I'm Abdimalik Mohamud, most people call me Malik. Before any title or license, I'm a husband. That's the order I keep my life in, and it's the same care I bring into every building I'm responsible for.
One of my first jobs was at Right Track, an organization serving troubled and under-resourced youth in the Saint Paul ghetto. As an underprivileged kid raised in that same neighborhood, Right Track is where I learned the professional skills I had never been taught at home, how to show up, how to communicate, how to carry myself in a workplace. It taught me early that people don't need to be talked down to, they need someone who shows up and does the work with them.
Right Track is also how I got my first professional job. At 16, through that program, I landed at the Minnesota Department of Health in the Home Care and Assisted Living Program (HCALP). I went out on state surveys, did clerical work, scanned licenses, tracked fees, shadowed every person in the department, and handled the little things licensors were too busy to do. I've been absorbing this industry ever since.
I went on to the University of Minnesota and earned a Bachelor of Applied Science in Healthcare Management, with a minor in Public Health and an applied business certificate. I took the Long-Term Services and Supports coursework and was grandfathered in as a Licensed Assisted Living Director based on my combination of experience and education.

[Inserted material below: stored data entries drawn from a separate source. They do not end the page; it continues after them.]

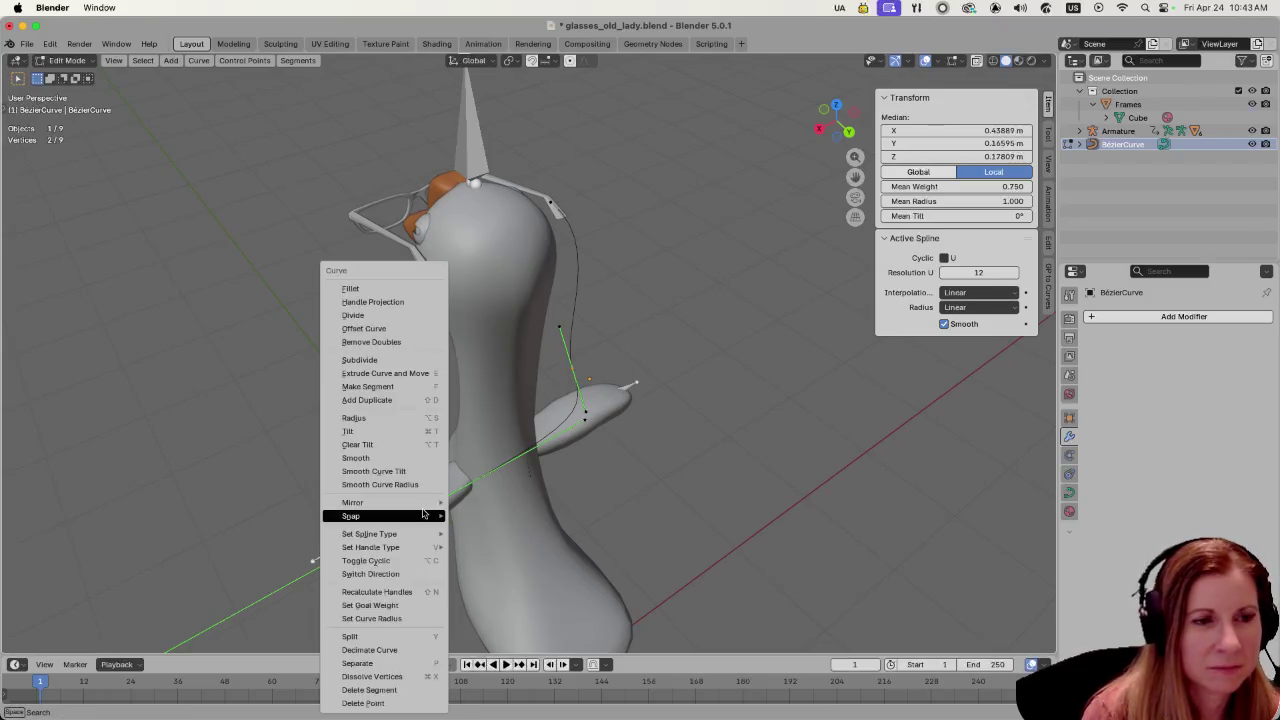
pyautogui.click(375, 359)
pyautogui.click(508, 460)
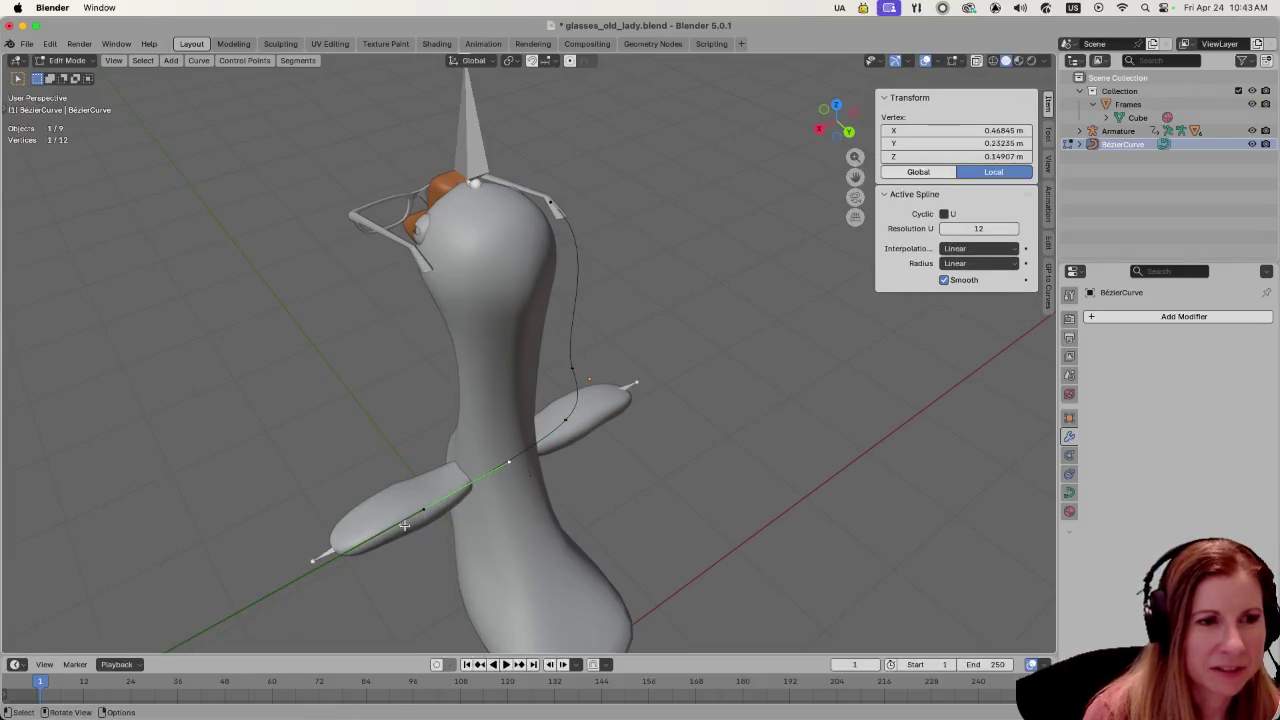
pyautogui.click(422, 500)
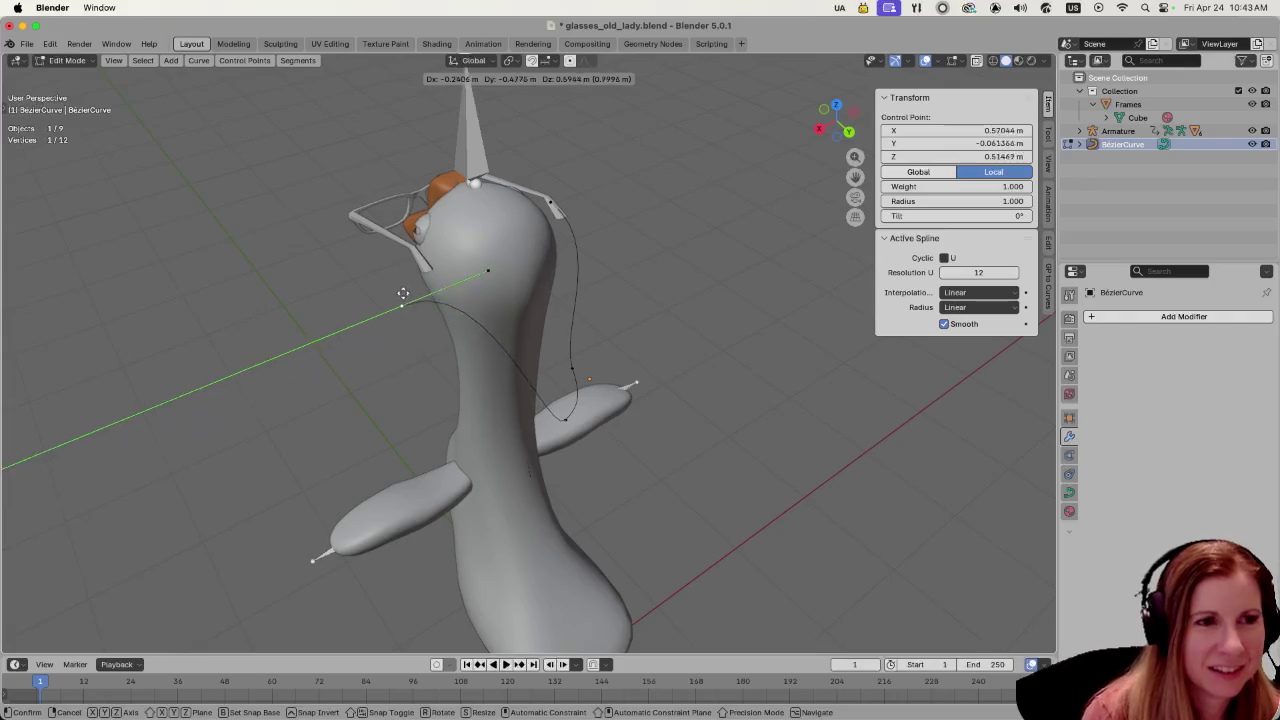
pyautogui.click(405, 318)
pyautogui.press('r')
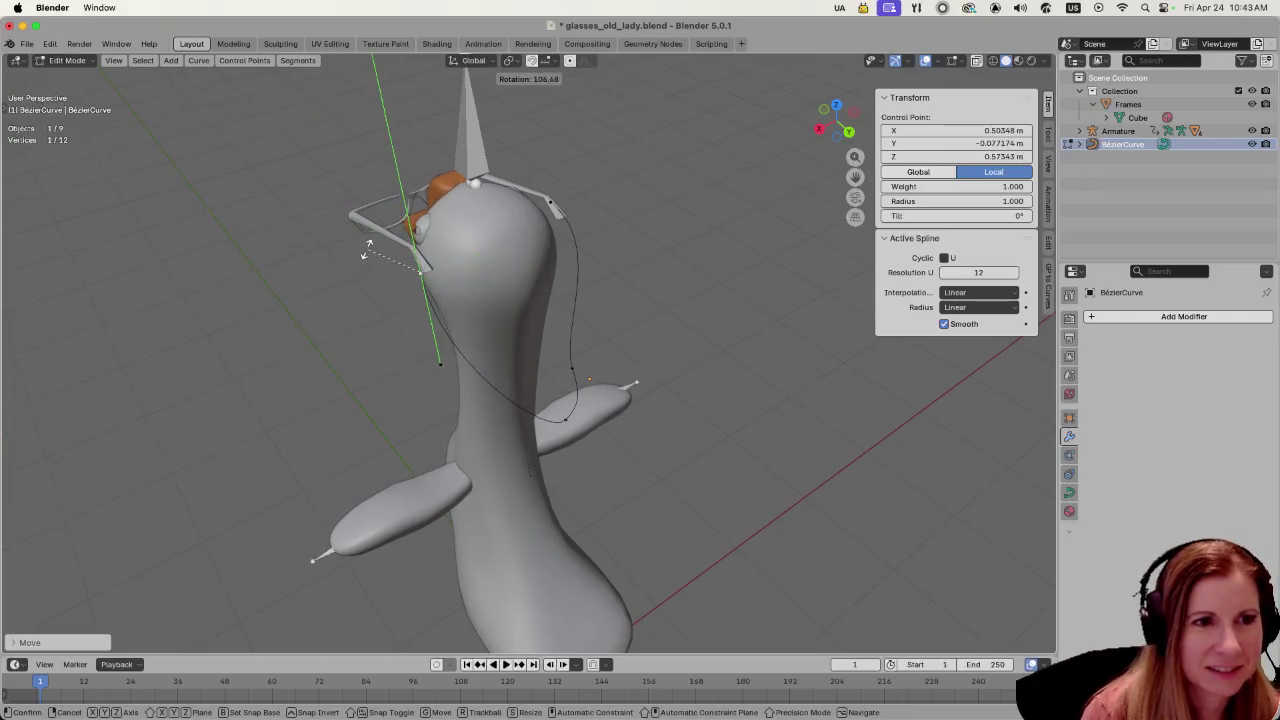
pyautogui.click(611, 326)
# - Rotate and move the chain points near the wing so the loop wraps the neck
pyautogui.click(565, 420)
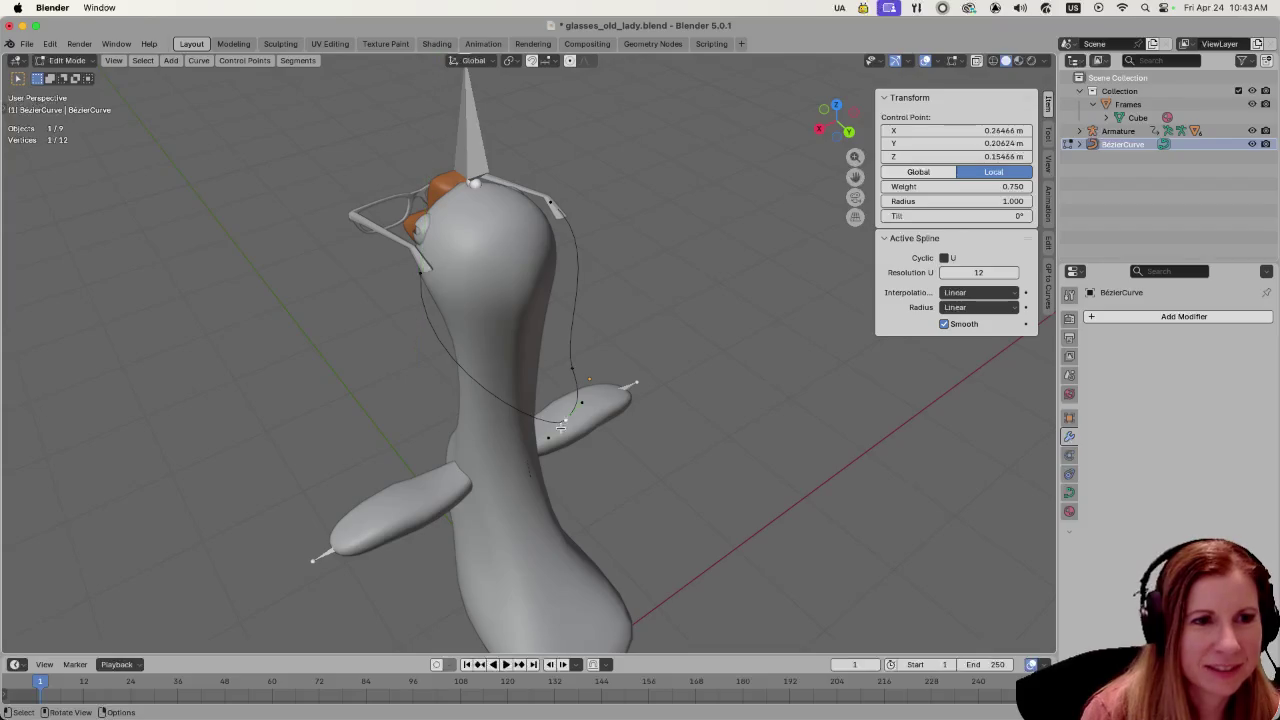
pyautogui.press('r')
pyautogui.click(487, 458)
pyautogui.click(572, 356)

For the past six years I've been a manager at Hammer Residences, overseeing multiple group homes, intermediate care facilities, and a waivered 245D apartment program. I still work there while running my own business and helping other operators start theirs.
I consult because I still operate. Every conversation I have with a client is informed by a building I'm actually responsible for. That's the difference between advice from a binder and advice from someone who's lived through your week.